The Professor and the MadmanThe Professor and the Madman by Simon Winchester
My rating: 5 of 5 stars

5+ stars.

Brilliantly constructed.

Written by a true philologist. I do not think this subject could have, or should have been written by anyone else.

An apt quote from the book: “Few are the books that can offer so much please to look at, to touch, to skim, to read” (p. 89). This is one of those books.

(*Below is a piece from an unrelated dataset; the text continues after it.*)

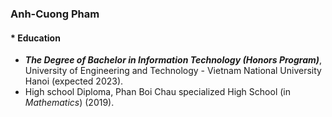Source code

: ### Anh-Cuong Pham

#### * Education
- ***The Degree of Bachelor in Information Technology (Honors Program)***, University of Engineering and Technology - Vietnam National University Hanoi (expected 2023).
- High school Diploma, Phan Boi Chau specialized High School (in *Mathematics*) (2019).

Perhaps one of the reasons I’m such a fan of Victorian writing, “…any grand new dictionary ought to be itself a democratic product, a book that demonstrated the primacy of individual freedoms, of the notion that one could use words freely, as one liked, without any hard and fast rules of lexical conduct.” It continues:
“Any such dictionary certainly should not be an absolutist, autocratic project, such as the French had in mind. The English, who had raised eccentricity and poor organization to a high art, and placed the scatterbrain on a pedestal, loathed such middle European things as rules, conventions, and dictatorships. They abhorred the idea of diktats – about the language, for Heaven’s sake! – emanating from some secretive body of unaccountable immortals.”

The Victorian era is my favorite in all ways. After reading this book I feel more literate and educated.

The reading suggestions at the end are also particularly noteworthy.